Now let’s take a look at the Aquapolis!  This is a cool new feature in patch 3.3 wherein some Timeworn Dragonskin Maps open up mini-dungeons.  You enter the first room of the dungeon, fight off some monsters, collect your treasure, and then you have a choice between two doors. One leads to another treasure room, and the other gets you kicked out of the dungeon.  There are seven floors.  What are the odds of getting to the seventh floor from any map?

First, the odds of getting a map to open the portal are 1/2 — a 50% chance.  Then, the odds of getting from room 1 to room 2 are also 1/2 or 50%.  So the odds of making it to the second room for any map are 1/4.  Just keep this going:

  • Odds of getting to the third room: 1/8
  • Odds of getting to the fourth room: 1/16
  • Fifth room: 1/32
  • Sixth room: 1/64
  • Seventh room: 1/128.

If you leave out the odds of the portal appearing and just consider the maps where we have already gotten a portal, you just move everything back one step. The odds of making it to the second room are 1/2; the third room, 1/4, and so on.  The odds of making it all the way to the seventh room are 1/64.

Given the 10 or 12 maps we did on our first attempt(6/8/2016), we did pretty well to get to the fifth room twice in one night!  We beat the odds by a decent amount. Vegas trip!


Now, a quick calculation for gatherers that I did just to appease my own frustration at how rarely I seemed to get a double-proc collectible gathering node.  For those not familiar with this mechanic,  your ability to get a decent number of collectible gathered items from a single timed node is largely dependent on a random mechanic — the free “proc” (activation) of an ability called Discerning Eye.  You have two chances to for this ability to activate, and the chance of it activating is 30% each time.

Given these numbers:

  1. How often could a gatherer expect a double proc per node?
  2. A single proc?
  3. No procs?

The chance of getting a proc is 30% or 0.3, which means the chance of not getting a proc is 70% or 0.7   Therefore, the chance of getting a double proc is (0.3) x (0.3), or .09 — which is 9% of the time.  Less than one in ten gathering attempts will give you the coveted double proc. Yeah, that explains why I so rarely seemed to see those — it’s going to happen, on average, only once out of 11 times, if RNGesus is feeling average and not vindictive (see: overmelding, above.)

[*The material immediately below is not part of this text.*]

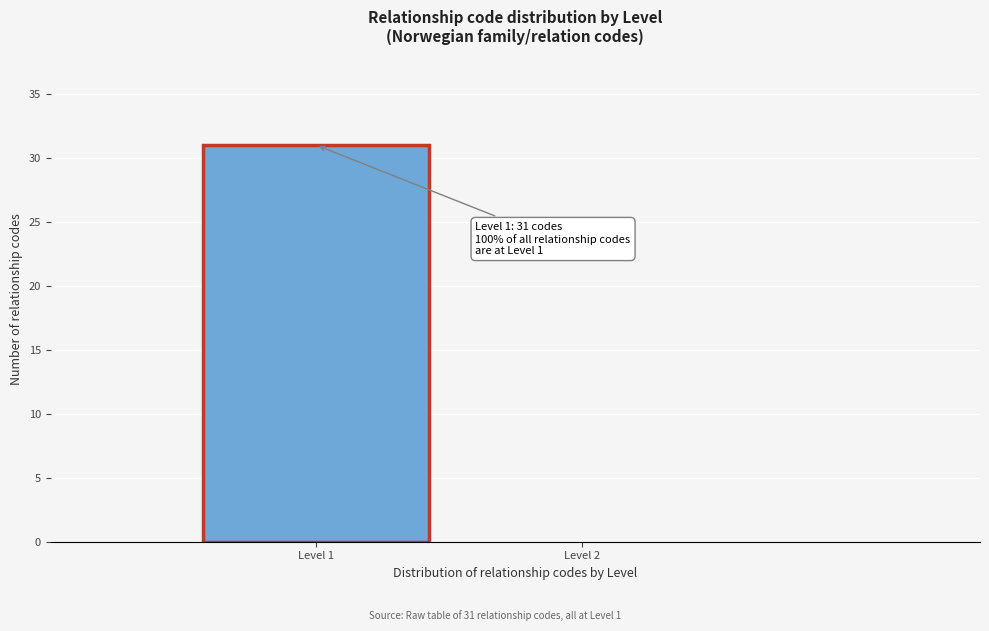

Reading left to right, transcribe all the data shown in this chart.

Level 1=31	Level 2=0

The odds of getting no procs at all, on the other hand, is (0.7) x (0.7), or .49 — 49%. Half the time, this ability won’t fire at all.  Yeah, that seems about right too.

Adding 9% and 49% together gives us 58%, which means the only remaining possibility — getting a single proc — is what’s left over, or 42%.  The alternate way to calculate the odds of one proc is to say that there are two possible ways to get a single proc:  a success and a fail, or a fail and a success. The odds of the first combo are (0.3) x (0.7), or .21, 21%.  The odds of the second combo are (0.7) x (0.3), or .21, 21% again. Add these two possibilities together and you get 42%.